[WORK REQUIRED]:
If a line below includes the string "very", copy it.

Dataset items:
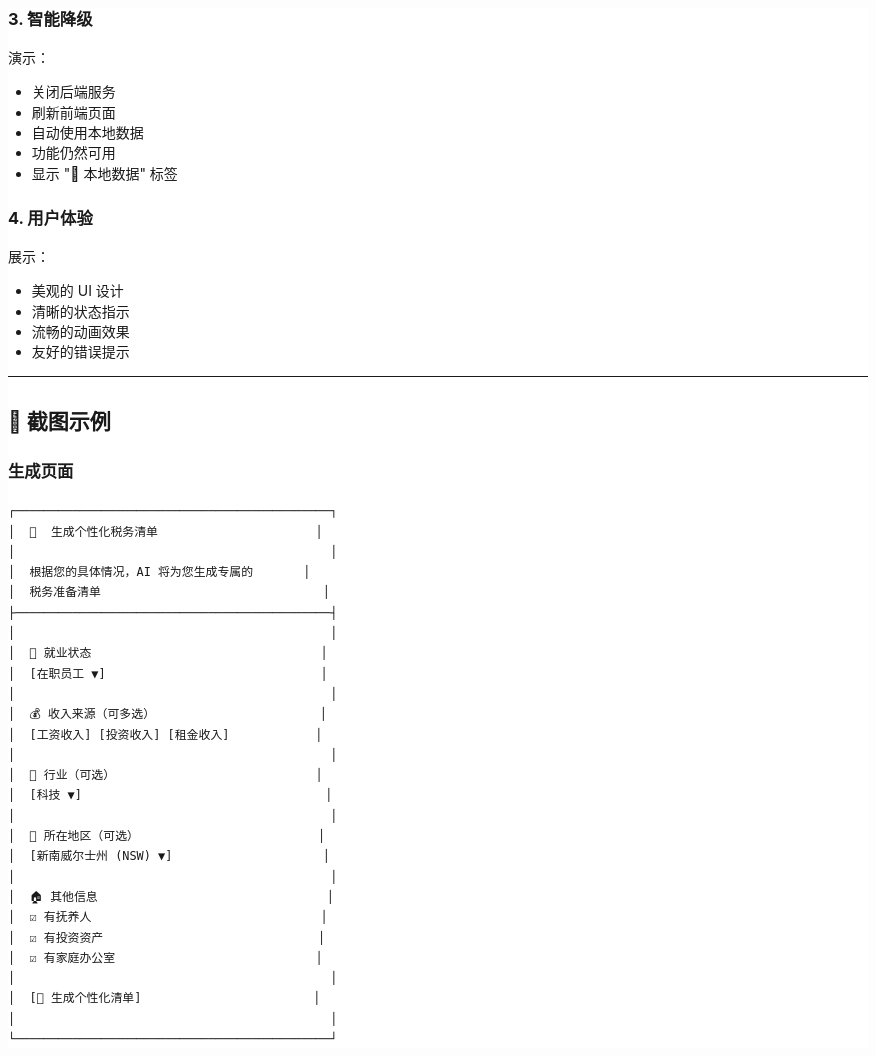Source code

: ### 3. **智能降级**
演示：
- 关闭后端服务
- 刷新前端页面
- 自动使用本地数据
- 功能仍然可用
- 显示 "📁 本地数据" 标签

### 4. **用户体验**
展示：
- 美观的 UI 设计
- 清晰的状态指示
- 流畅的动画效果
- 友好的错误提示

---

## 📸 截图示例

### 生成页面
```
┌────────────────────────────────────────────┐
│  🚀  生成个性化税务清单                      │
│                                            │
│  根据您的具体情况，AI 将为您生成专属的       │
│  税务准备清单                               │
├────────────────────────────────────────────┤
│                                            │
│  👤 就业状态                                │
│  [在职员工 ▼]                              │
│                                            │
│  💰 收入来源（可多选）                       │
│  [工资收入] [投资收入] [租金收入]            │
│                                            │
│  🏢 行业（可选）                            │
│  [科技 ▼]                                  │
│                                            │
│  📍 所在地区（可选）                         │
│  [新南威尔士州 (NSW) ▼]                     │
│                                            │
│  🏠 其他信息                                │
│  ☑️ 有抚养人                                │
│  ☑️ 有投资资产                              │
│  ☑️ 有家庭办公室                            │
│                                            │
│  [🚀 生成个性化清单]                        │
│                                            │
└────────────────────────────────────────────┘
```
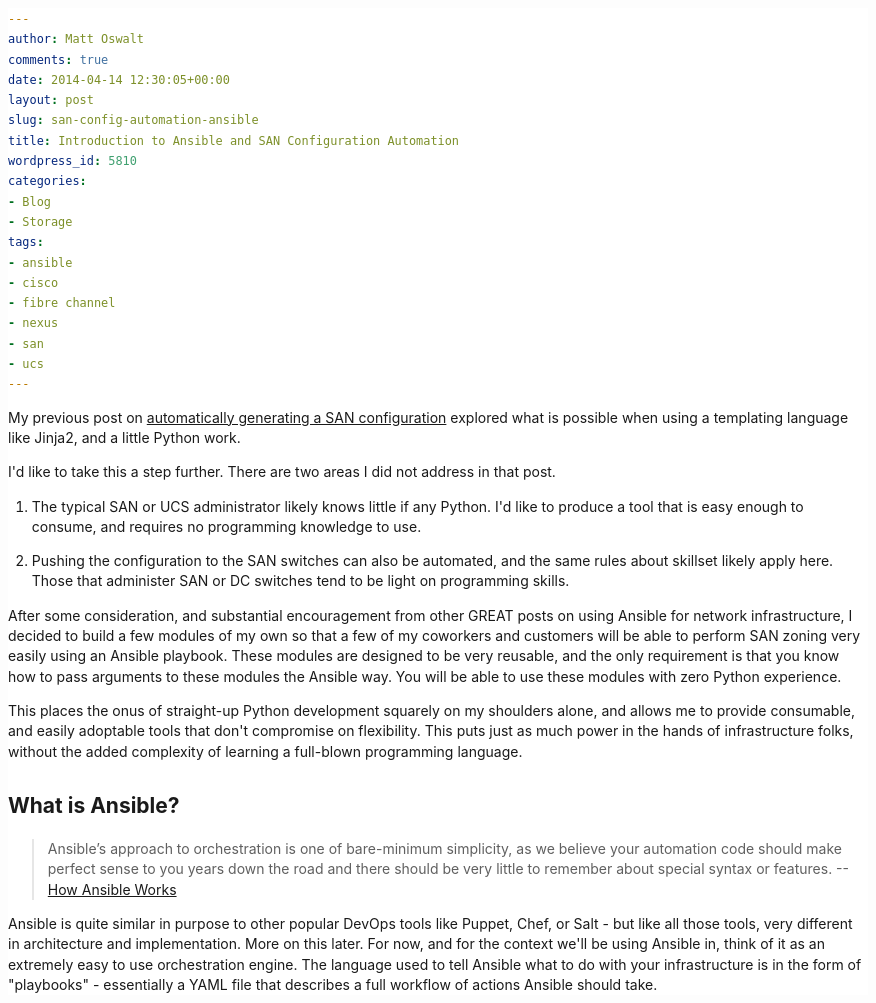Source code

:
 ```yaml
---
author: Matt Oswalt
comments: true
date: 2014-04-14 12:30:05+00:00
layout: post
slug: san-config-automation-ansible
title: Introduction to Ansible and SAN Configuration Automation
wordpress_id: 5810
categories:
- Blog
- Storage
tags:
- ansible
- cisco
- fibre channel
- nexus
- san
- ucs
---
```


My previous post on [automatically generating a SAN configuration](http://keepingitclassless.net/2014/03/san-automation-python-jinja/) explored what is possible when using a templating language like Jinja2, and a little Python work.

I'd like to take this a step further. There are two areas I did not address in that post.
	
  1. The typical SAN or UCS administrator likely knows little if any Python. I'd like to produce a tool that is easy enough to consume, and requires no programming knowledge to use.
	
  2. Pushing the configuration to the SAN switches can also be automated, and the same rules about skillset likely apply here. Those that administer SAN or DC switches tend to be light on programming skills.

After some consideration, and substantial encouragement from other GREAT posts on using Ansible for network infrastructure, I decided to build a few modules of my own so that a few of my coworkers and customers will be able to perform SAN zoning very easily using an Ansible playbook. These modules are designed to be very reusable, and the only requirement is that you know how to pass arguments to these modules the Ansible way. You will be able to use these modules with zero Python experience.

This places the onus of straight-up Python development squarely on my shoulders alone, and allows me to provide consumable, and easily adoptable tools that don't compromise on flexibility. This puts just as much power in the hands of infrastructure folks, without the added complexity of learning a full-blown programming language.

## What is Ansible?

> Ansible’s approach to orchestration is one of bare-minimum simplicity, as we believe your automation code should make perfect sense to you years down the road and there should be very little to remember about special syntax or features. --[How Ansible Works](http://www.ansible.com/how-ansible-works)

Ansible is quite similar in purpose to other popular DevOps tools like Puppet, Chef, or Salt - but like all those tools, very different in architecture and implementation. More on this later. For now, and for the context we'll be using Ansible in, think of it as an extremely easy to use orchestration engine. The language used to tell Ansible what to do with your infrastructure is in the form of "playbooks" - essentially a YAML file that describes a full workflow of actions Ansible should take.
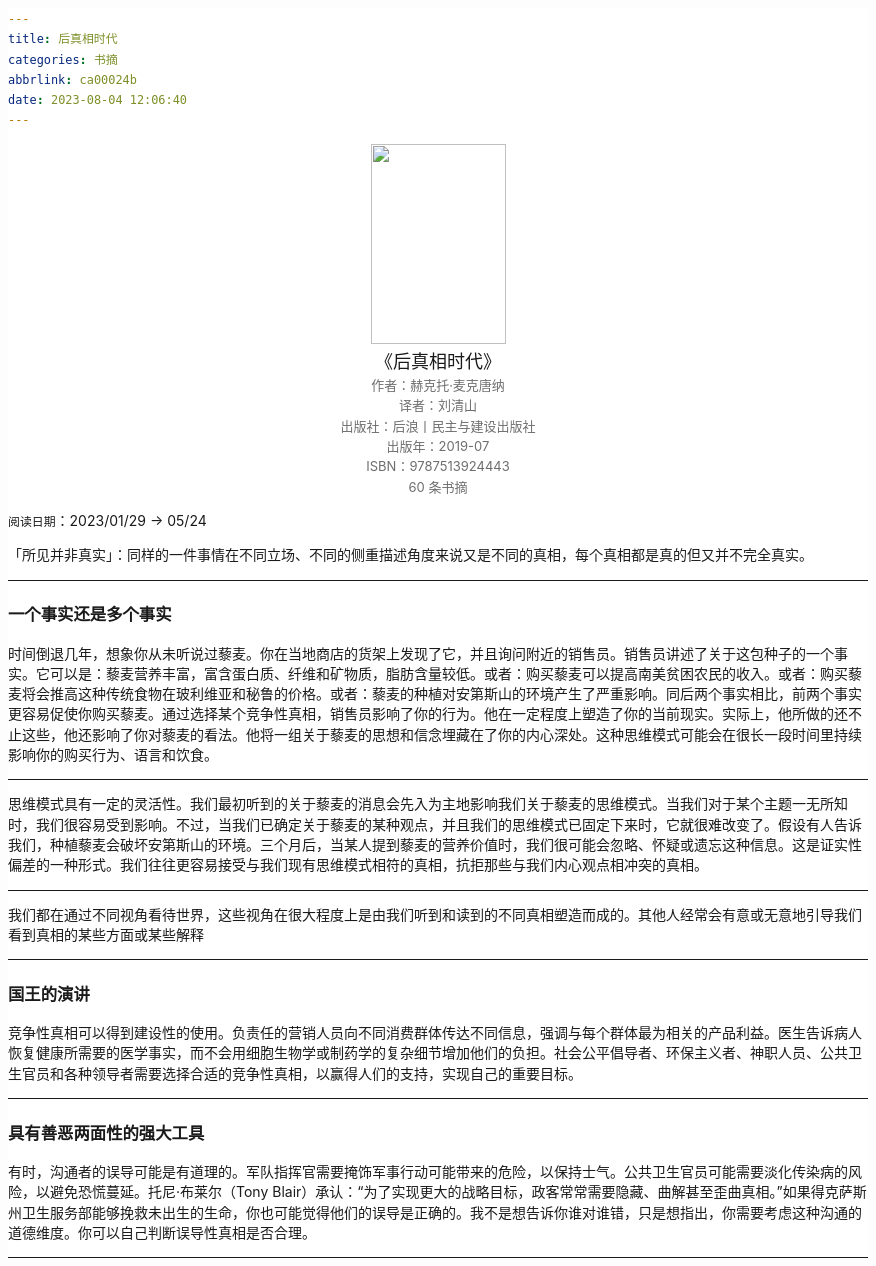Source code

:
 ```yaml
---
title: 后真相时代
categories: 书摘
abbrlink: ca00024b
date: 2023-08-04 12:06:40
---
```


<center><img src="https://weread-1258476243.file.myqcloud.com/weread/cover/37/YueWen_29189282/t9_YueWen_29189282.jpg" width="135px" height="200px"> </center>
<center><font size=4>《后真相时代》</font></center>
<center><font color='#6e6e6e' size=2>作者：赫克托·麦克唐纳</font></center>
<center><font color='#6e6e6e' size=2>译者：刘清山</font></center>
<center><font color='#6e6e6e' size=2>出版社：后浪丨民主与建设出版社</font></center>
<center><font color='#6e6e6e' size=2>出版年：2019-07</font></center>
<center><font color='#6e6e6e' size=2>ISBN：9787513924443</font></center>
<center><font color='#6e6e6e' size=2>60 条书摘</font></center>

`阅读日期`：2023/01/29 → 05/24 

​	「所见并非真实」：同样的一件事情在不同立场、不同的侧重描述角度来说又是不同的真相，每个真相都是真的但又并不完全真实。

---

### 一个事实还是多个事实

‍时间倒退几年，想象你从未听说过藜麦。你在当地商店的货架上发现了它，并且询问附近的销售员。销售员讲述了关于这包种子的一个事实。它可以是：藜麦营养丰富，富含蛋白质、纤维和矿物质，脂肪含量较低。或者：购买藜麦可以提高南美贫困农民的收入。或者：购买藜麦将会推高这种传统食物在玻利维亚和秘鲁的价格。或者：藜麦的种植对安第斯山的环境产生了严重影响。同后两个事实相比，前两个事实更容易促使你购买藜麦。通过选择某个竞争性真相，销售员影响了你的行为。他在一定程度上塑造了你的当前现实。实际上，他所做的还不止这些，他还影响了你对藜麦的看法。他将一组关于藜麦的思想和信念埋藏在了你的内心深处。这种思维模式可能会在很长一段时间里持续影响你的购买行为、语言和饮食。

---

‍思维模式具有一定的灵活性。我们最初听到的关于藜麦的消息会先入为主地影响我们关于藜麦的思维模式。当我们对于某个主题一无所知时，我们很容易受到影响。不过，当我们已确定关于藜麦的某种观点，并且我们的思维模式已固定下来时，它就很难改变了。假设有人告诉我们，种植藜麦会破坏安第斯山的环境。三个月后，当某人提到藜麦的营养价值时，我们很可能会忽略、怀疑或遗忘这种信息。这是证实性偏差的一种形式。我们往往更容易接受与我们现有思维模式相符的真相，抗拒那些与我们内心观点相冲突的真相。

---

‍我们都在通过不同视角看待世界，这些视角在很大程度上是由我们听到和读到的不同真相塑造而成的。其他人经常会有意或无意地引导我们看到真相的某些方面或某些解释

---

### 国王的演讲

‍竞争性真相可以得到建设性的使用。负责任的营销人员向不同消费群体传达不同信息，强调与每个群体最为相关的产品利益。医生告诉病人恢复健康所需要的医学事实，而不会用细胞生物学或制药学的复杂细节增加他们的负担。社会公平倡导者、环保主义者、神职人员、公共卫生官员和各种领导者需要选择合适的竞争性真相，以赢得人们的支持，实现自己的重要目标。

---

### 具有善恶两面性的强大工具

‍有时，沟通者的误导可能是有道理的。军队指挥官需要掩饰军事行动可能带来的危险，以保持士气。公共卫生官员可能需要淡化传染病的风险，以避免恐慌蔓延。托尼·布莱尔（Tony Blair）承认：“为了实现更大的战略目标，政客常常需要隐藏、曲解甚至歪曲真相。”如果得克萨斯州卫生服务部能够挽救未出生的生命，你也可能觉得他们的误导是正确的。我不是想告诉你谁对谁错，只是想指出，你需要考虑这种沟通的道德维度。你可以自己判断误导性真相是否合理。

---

[SOLUTION TO THE PROBLEM]:
After some consideration, and substantial encouragement from other GREAT posts on using Ansible for network infrastructure, I decided to build a few modules of my own so that a few of my coworkers and customers will be able to perform SAN zoning very easily using an Ansible playbook. These modules are designed to be very reusable, and the only requirement is that you know how to pass arguments to these modules the Ansible way. You will be able to use these modules with zero Python experience.
> Ansible’s approach to orchestration is one of bare-minimum simplicity, as we believe your automation code should make perfect sense to you years down the road and there should be very little to remember about special syntax or features. --[How Ansible Works](http://www.ansible.com/how-ansible-works)
Ansible is quite similar in purpose to other popular DevOps tools like Puppet, Chef, or Salt - but like all those tools, very different in architecture and implementation. More on this later. For now, and for the context we'll be using Ansible in, think of it as an extremely easy to use orchestration engine. The language used to tell Ansible what to do with your infrastructure is in the form of "playbooks" - essentially a YAML file that describes a full workflow of actions Ansible should take.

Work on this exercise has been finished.